Electromagnetic Control Could Pull Surgery Into the Future
By Chris Carroll
Illustration courtesy of Onder Erin
The rise of minimally invasive robotic surgery means smaller scars and fewer chances of infection for patients, and greater dexterity and precision for doctors, but one problem sticks out.
Or rather, it sticks in: that big robot arm, with joints and links that don’t fit neatly inside the body, particularly for small or delicate surgeries like eye operations or pediatric hernia repair.
A UMD mechanical engineering researcher is “disarming” surgery robots in pioneering work to move tools inside the body with only an electromagnetic field.
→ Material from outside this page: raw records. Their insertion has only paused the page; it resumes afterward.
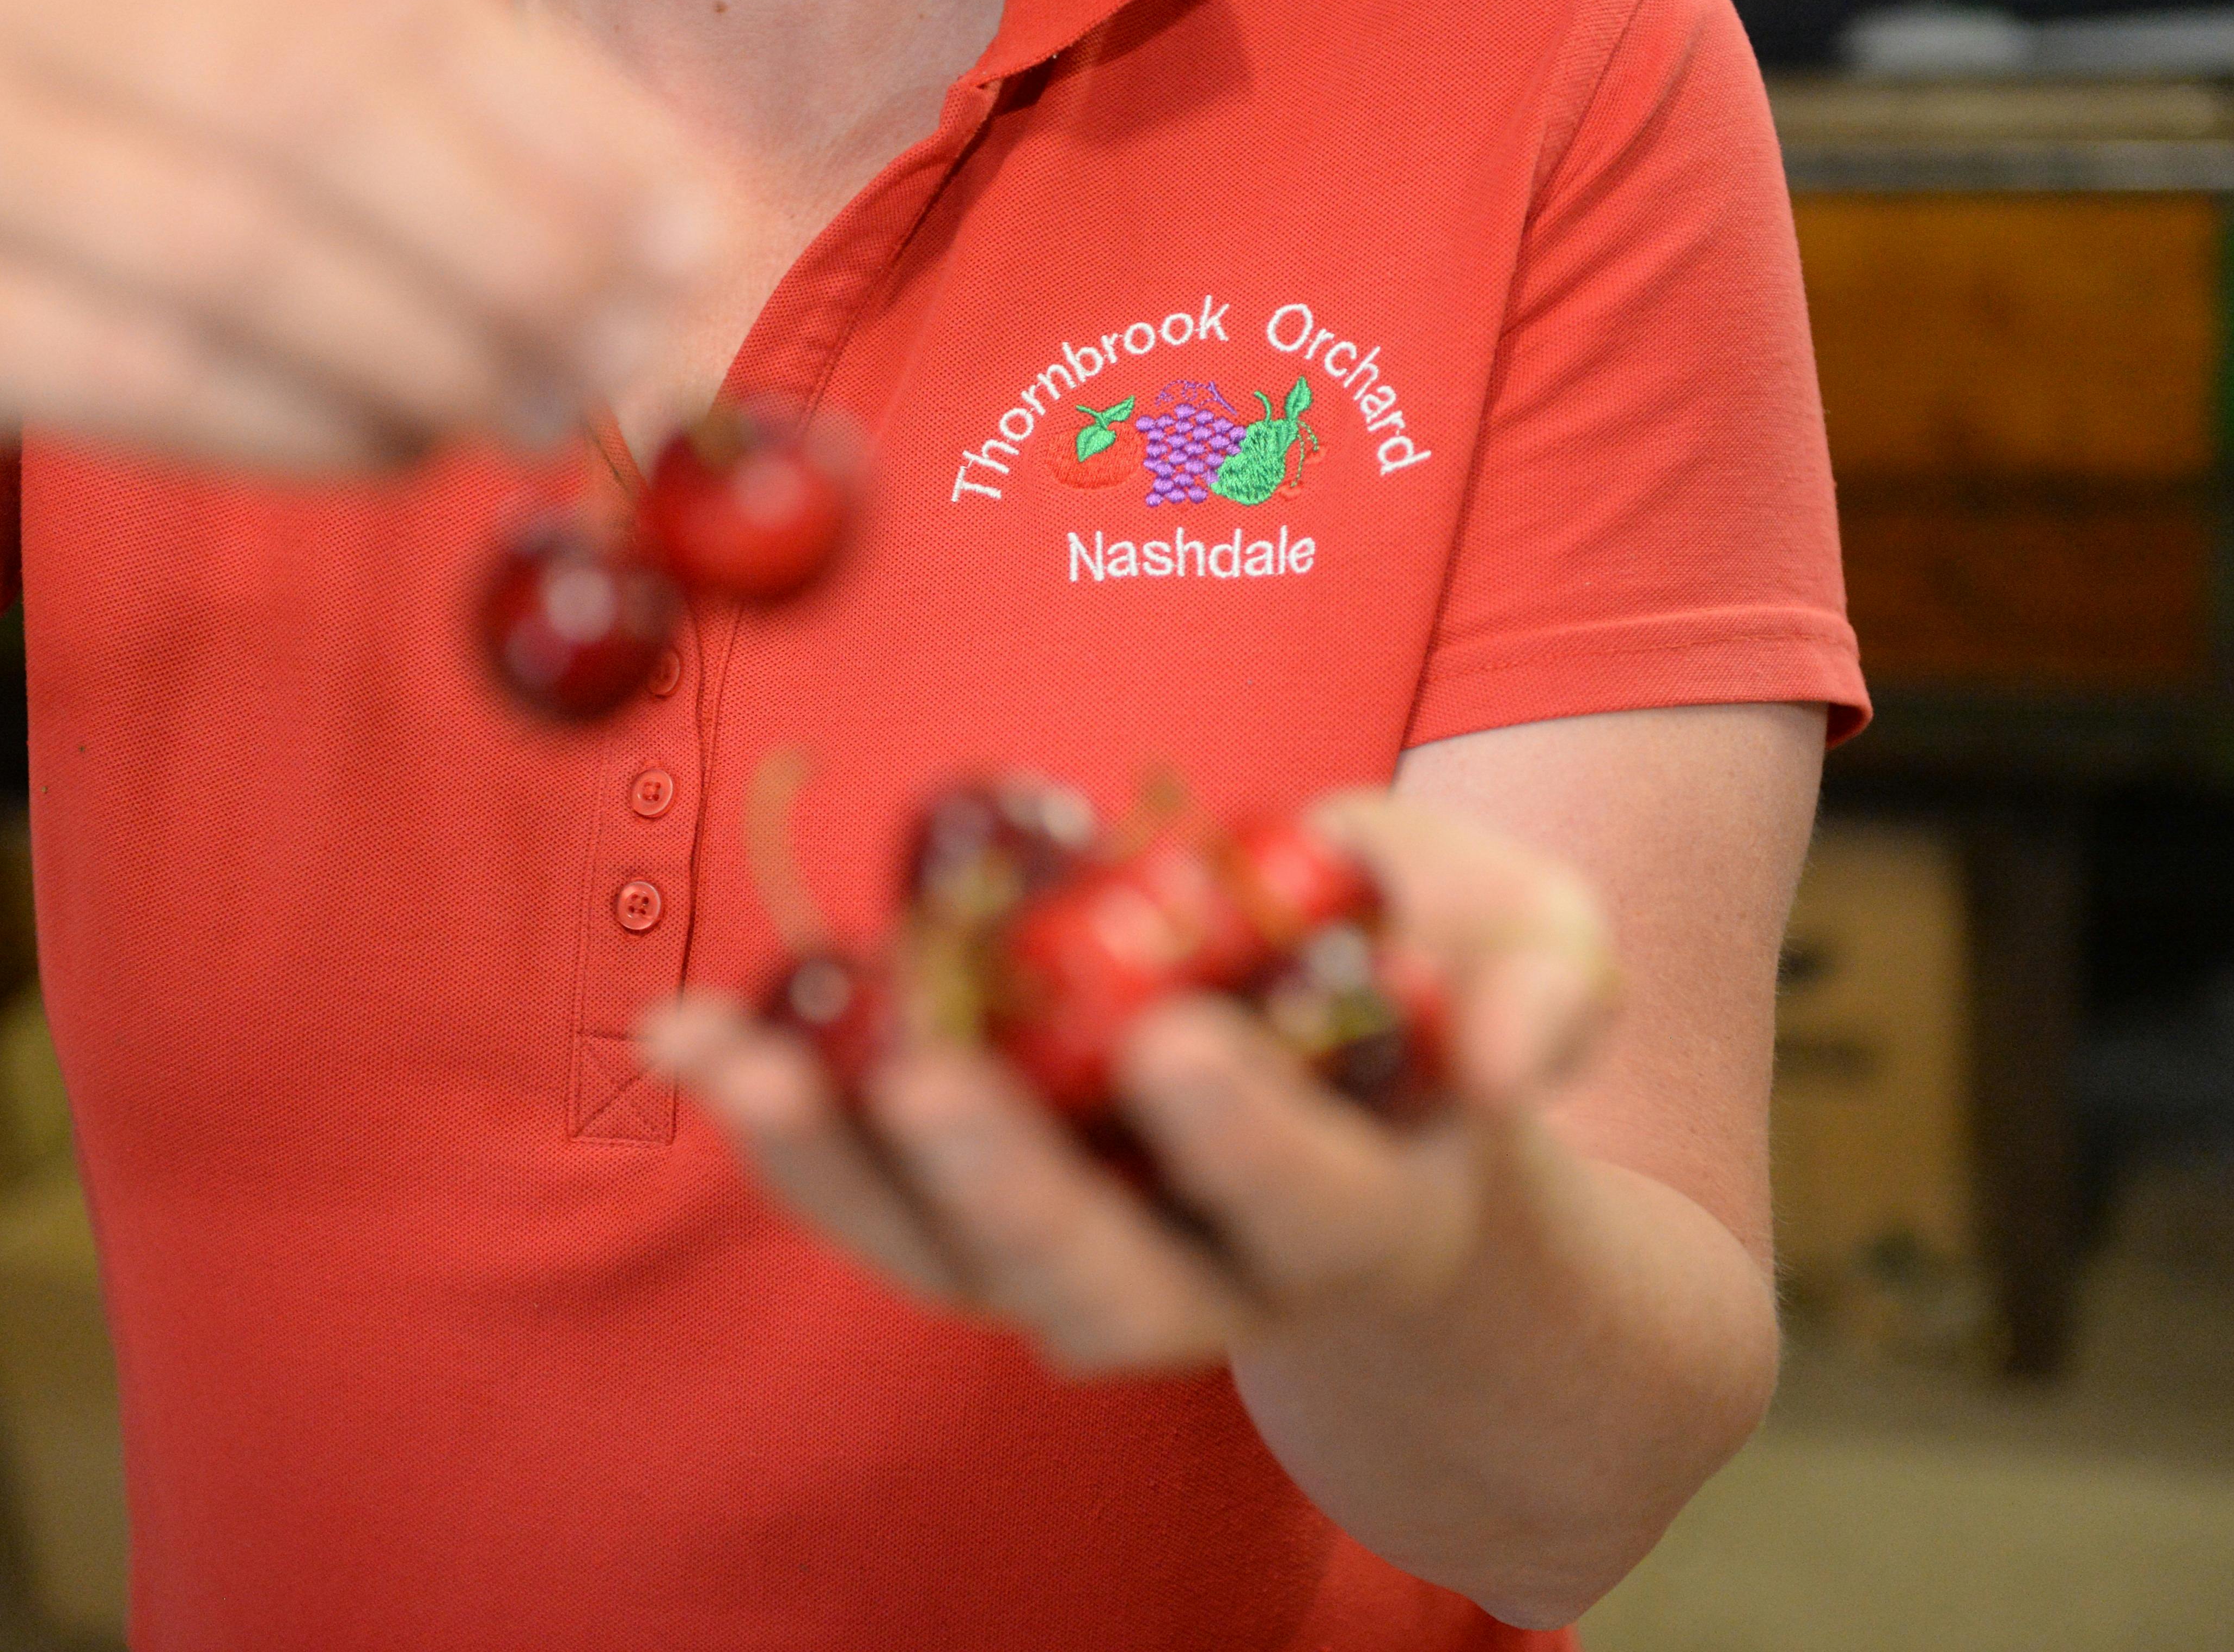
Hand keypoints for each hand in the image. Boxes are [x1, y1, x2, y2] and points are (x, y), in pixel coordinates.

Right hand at [0, 0, 724, 497]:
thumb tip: (677, 240)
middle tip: (624, 356)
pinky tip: (397, 453)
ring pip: (235, 249)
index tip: (695, 236)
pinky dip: (303, 427)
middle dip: (508, 245)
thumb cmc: (86, 193)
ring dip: (423, 351)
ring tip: (534, 419)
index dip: (569, 123)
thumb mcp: (243, 111)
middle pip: (318, 105)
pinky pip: (145, 375)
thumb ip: (441, 144)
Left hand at [642, 791, 1617, 1375]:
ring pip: (950, 1264)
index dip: (1244, 1144)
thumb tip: (1512, 1054)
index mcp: (1362, 1214)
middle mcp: (1209, 1276)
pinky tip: (686, 1032)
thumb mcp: (1535, 943)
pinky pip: (871, 1189)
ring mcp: (1076, 1254)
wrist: (1373, 1092)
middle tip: (927, 1074)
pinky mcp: (977, 1210)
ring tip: (733, 1059)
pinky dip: (777, 1117)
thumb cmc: (1445, 992)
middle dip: (1010, 1191)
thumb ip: (1547, 984)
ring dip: (834, 1167)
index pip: (1310, 1210)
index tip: (1174, 1040)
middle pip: (1101, 1290)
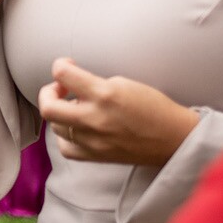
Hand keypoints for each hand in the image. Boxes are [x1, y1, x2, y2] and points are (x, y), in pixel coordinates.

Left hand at [37, 58, 199, 166]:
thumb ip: (94, 83)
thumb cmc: (154, 107)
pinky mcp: (97, 157)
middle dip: (49, 92)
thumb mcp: (124, 82)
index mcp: (104, 94)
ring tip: (74, 107)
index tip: (68, 66)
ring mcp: (94, 141)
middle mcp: (94, 119)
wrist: (175, 138)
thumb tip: (72, 84)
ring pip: (55, 126)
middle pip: (48, 107)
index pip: (62, 74)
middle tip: (62, 88)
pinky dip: (65, 136)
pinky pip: (66, 148)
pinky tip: (75, 128)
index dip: (60, 65)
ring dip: (59, 112)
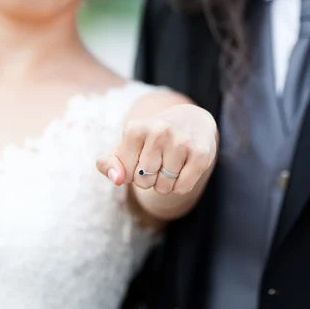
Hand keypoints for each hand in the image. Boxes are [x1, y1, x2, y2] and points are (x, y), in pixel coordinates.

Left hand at [96, 104, 217, 195]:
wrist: (192, 121)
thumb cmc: (152, 139)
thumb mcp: (126, 146)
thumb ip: (108, 163)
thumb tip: (117, 179)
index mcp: (135, 128)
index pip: (125, 174)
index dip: (132, 173)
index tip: (140, 159)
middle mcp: (159, 130)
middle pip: (144, 181)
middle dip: (149, 179)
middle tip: (158, 161)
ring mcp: (182, 141)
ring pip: (164, 187)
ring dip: (166, 183)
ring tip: (171, 164)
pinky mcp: (201, 153)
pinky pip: (182, 188)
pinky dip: (181, 186)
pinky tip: (184, 168)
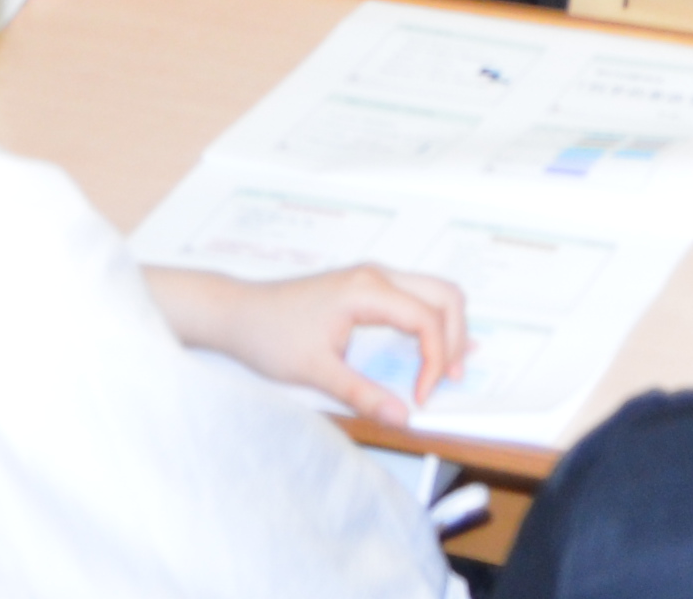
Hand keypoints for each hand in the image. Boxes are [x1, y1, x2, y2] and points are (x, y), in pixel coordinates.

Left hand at [144, 262, 471, 423]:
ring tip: (443, 370)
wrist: (237, 314)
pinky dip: (432, 322)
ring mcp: (373, 278)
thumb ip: (361, 393)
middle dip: (455, 339)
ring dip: (447, 329)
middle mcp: (377, 275)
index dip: (434, 361)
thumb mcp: (315, 371)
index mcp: (368, 289)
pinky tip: (432, 349)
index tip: (421, 397)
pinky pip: (416, 297)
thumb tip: (402, 417)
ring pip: (435, 292)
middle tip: (448, 381)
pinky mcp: (367, 288)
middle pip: (445, 295)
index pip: (427, 319)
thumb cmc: (269, 335)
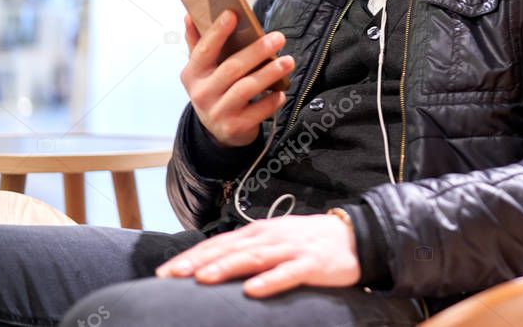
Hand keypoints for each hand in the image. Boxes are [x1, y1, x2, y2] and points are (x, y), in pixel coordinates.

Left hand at [154, 214, 360, 296]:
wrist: (357, 236)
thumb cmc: (310, 243)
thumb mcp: (277, 241)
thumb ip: (250, 251)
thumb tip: (214, 267)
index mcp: (261, 231)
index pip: (220, 243)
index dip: (192, 256)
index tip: (165, 272)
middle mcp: (273, 236)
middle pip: (230, 248)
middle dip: (199, 262)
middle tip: (171, 276)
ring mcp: (293, 248)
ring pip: (254, 257)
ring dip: (227, 267)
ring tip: (202, 279)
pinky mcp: (313, 263)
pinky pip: (289, 273)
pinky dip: (271, 280)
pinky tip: (253, 290)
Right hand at [179, 10, 294, 147]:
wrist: (217, 131)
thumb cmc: (214, 90)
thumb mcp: (202, 70)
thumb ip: (198, 43)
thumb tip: (190, 16)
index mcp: (192, 74)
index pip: (204, 50)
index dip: (217, 32)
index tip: (233, 14)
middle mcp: (202, 94)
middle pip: (231, 68)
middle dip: (256, 51)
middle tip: (278, 37)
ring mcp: (218, 112)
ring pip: (246, 88)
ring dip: (269, 73)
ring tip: (288, 61)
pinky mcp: (235, 127)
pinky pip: (259, 111)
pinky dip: (272, 100)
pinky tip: (282, 92)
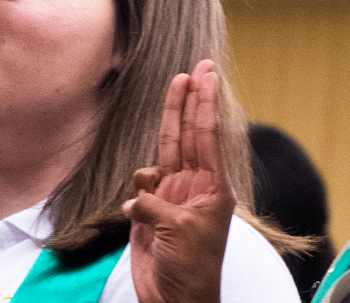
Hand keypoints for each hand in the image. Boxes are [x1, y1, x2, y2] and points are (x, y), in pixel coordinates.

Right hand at [123, 59, 232, 302]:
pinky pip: (140, 187)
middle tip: (192, 70)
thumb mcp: (180, 230)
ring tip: (154, 195)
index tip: (206, 72)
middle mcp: (195, 186)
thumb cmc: (192, 269)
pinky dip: (136, 193)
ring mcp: (173, 197)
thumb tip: (135, 197)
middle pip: (187, 134)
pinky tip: (137, 213)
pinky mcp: (151, 211)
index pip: (207, 134)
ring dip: (153, 168)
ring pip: (162, 157)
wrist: (175, 301)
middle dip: (187, 103)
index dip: (204, 101)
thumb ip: (155, 204)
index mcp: (214, 187)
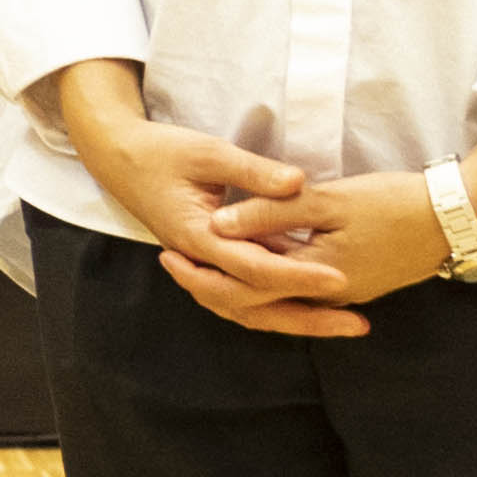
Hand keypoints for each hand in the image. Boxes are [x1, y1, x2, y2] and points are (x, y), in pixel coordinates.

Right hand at [56, 61, 358, 330]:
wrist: (119, 159)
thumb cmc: (162, 151)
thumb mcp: (208, 152)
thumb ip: (253, 170)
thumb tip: (298, 183)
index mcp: (197, 235)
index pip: (254, 267)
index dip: (298, 276)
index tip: (339, 279)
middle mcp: (198, 260)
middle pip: (254, 304)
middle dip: (307, 318)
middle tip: (357, 324)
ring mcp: (201, 265)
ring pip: (247, 309)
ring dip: (294, 320)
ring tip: (341, 324)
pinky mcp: (208, 261)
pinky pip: (241, 296)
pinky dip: (274, 307)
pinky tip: (308, 308)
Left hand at [190, 115, 476, 338]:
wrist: (460, 214)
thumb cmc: (397, 201)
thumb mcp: (329, 200)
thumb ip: (272, 212)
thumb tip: (218, 225)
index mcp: (315, 276)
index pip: (242, 287)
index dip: (202, 272)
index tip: (168, 253)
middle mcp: (328, 295)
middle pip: (254, 305)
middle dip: (211, 289)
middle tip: (174, 267)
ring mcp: (346, 293)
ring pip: (277, 303)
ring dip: (240, 290)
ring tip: (204, 267)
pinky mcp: (357, 283)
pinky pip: (300, 294)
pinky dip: (270, 285)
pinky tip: (254, 264)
Assistant Professor Yancy Diaz-Mercado and collaborators have used magnetism to steer a tiny needle to penetrate and suture in various test materials, including animal tissue—a complex problem of robotic control and vision he likens to “finding a needle in a bloody haystack.”
Such techniques might not even require surgeons to cut into a patient at all; the tools are injectable. “It’s truly ultra-minimally invasive, with less trauma and faster recovery,” says Diaz-Mercado, who is affiliated with the Maryland Robotics Center and Institute for Systems Research.
The next steps include refining innovative means to push small, light implements through tissue with more force—one invention works like a tiny hammer—and exploiting variations in magnetic field shapes generated by their equipment to simultaneously control multiple, independent surgical tools.